As confirmed by the jurisprudence,2 the expression "adjusted income" refers to the concept of net income and not to taxable income. In that regard, it is necessary to turn to section 3 of the Act which provides a description of the items to be included in computing a taxpayer's net income for a taxation year.
Among the items to be included in an individual's net income are those described in subdivision d of Part I of the Act, including compensation received under a workers' compensation act of Canada or a province in respect of injury, disability or death.3 The offsetting deduction for that income - provided for in paragraph 110(1)(f) - is included in computing the individual's taxable income, not the individual’s net income. In this case, for the purpose of calculating the taxpayer's "adjusted income" - for the purpose of determining the taxpayer's eligibility for the GSTC - the lump sum amounts received by the taxpayer will be included in the taxpayer's income while the offsetting deduction will be ignored.
With respect to the CCTB, the CCTB is based on the "adjusted income" of a taxpayer or the taxpayer’s spouse or common-law partner, a concept that is also based on net income and not on taxable income.
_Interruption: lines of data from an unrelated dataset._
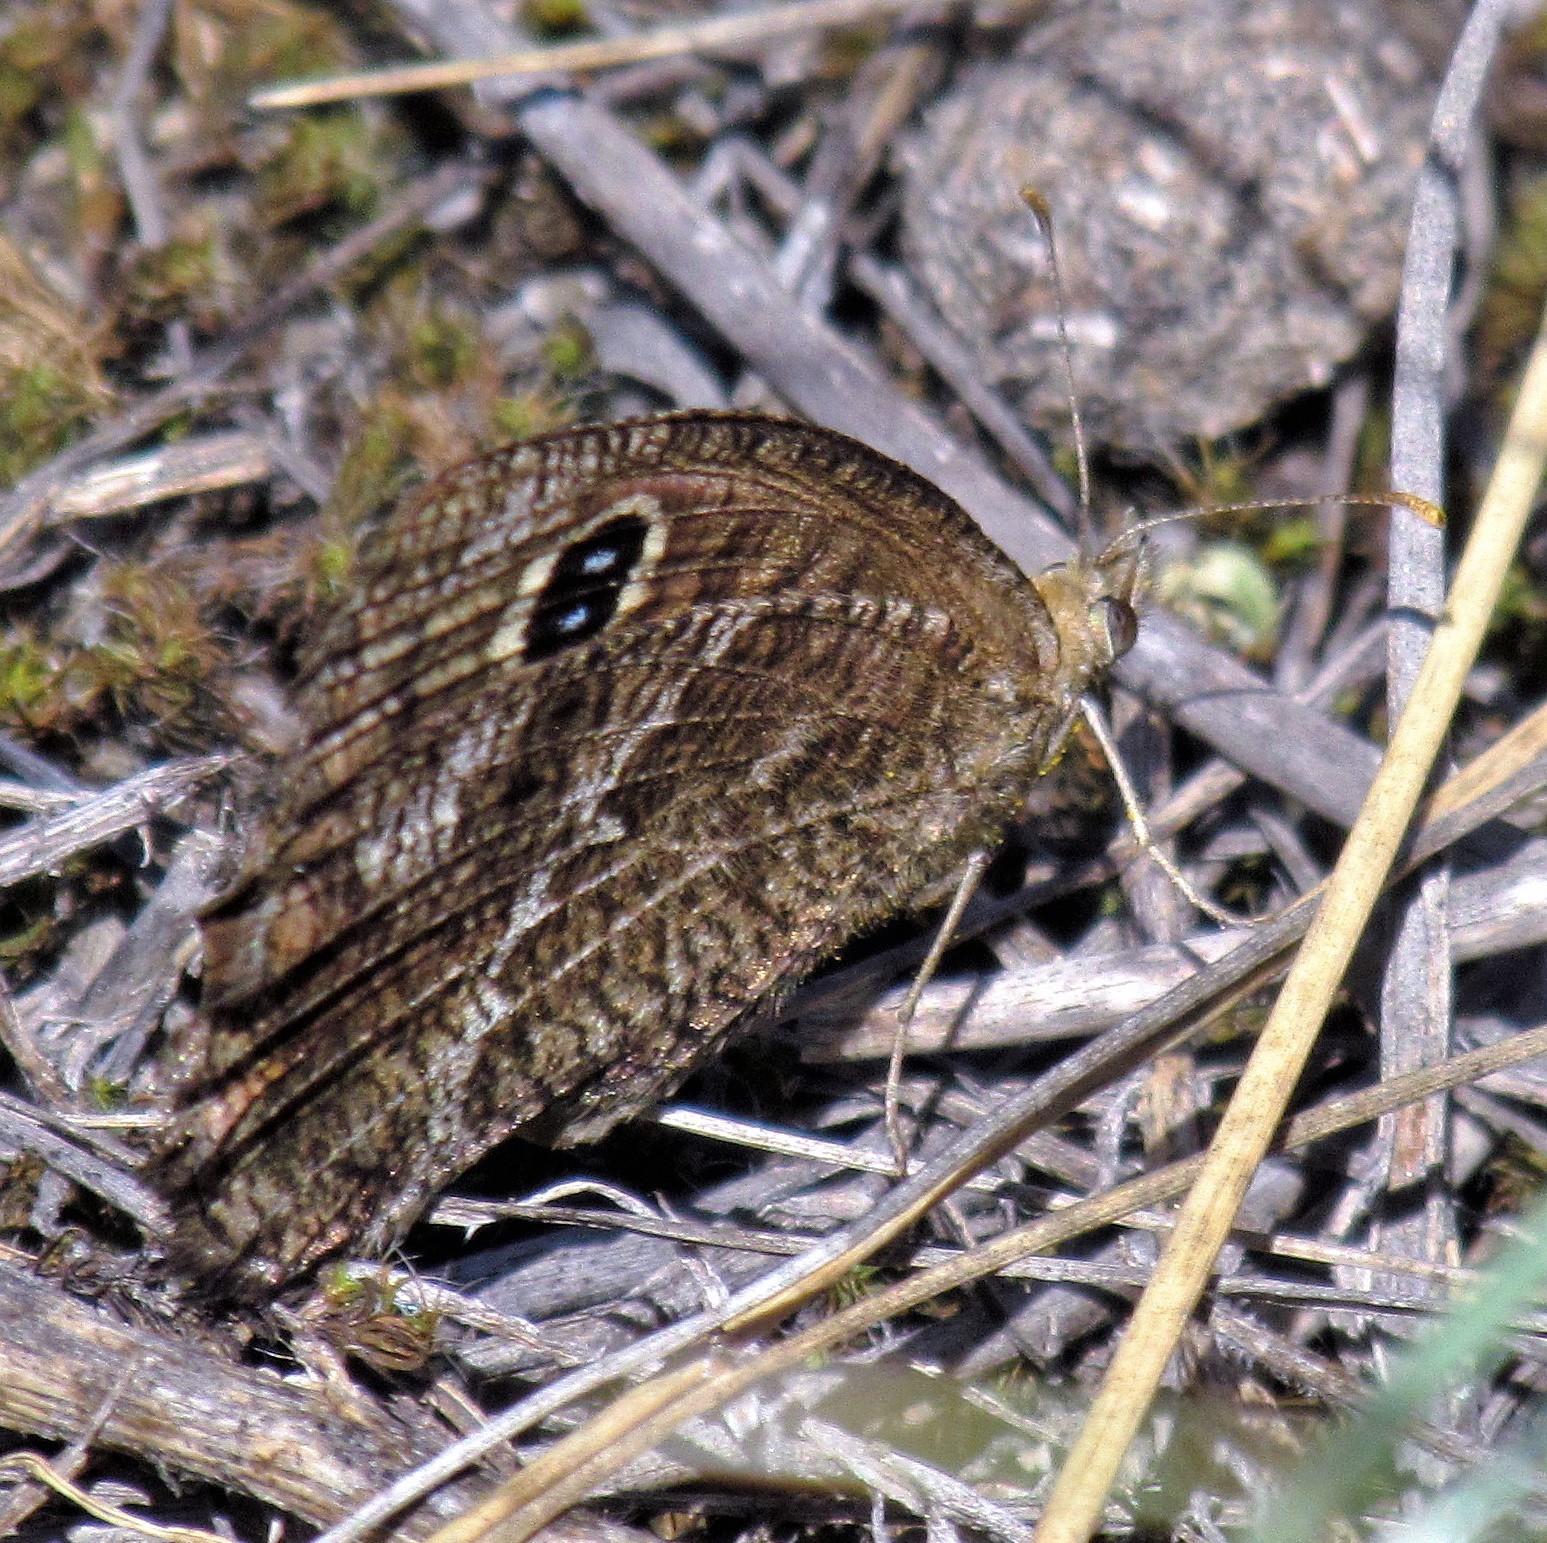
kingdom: Animalia
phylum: Arthropoda
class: Insecta
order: Lepidoptera
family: Nymphalidae
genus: Pampasatyrus
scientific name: Pampasatyrus quies
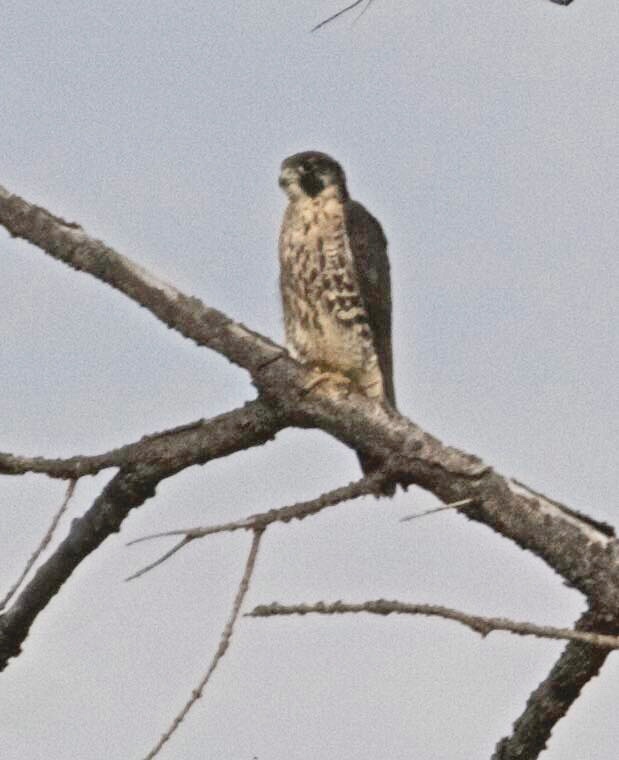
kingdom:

Thus, lump sums received by the taxpayer in XXXXXXXXXX and XXXXXXXXXX will be added to the taxpayer's net income without regard to the offsetting deduction in paragraph 110(1)(f).
Consequently, we are of the view that the lump sums that were included in the taxpayer's income for the XXXXXXXXXX and XXXXXXXXXX taxation years correctly resulted in a reduction in the amounts of the GSTC and CCTB paid to him.
For your information, unless exempted, a copy of this memorandum will be severed using the Access to Information Act criteria and placed in the Canada Revenue Agency's electronic library. A severed copy will also be distributed to the commercial tax publishers for inclusion in their databases. The severing process will remove all material that is not subject to disclosure, including information that could disclose the identity of the taxpayer. Should your client request a copy of this memorandum, the electronic library version can be provided. Alternatively, the client may request a severed copy using the Privacy Act criteria, which does not remove client identity. Requests for this latter version should be made by you to Ms. Jackie Page at (819) 994-2898. A copy will be sent to you for delivery to the client.
François D. Bordeleau, LL.B.
Individuals, Business and Partnerships Section
Income Tax Rulings Directorate
ENDNOTES
1 See the definition of "qualifying amount" in subsection 110.2(1) of the Act and the T1198 Guide, Statement of Qualifying Retroactive Lump-Sum Payment.
2 Diquinzio v. Canada, [2000] T.C.C. no 686
3 See paragraph 56(1)(v) of the Act.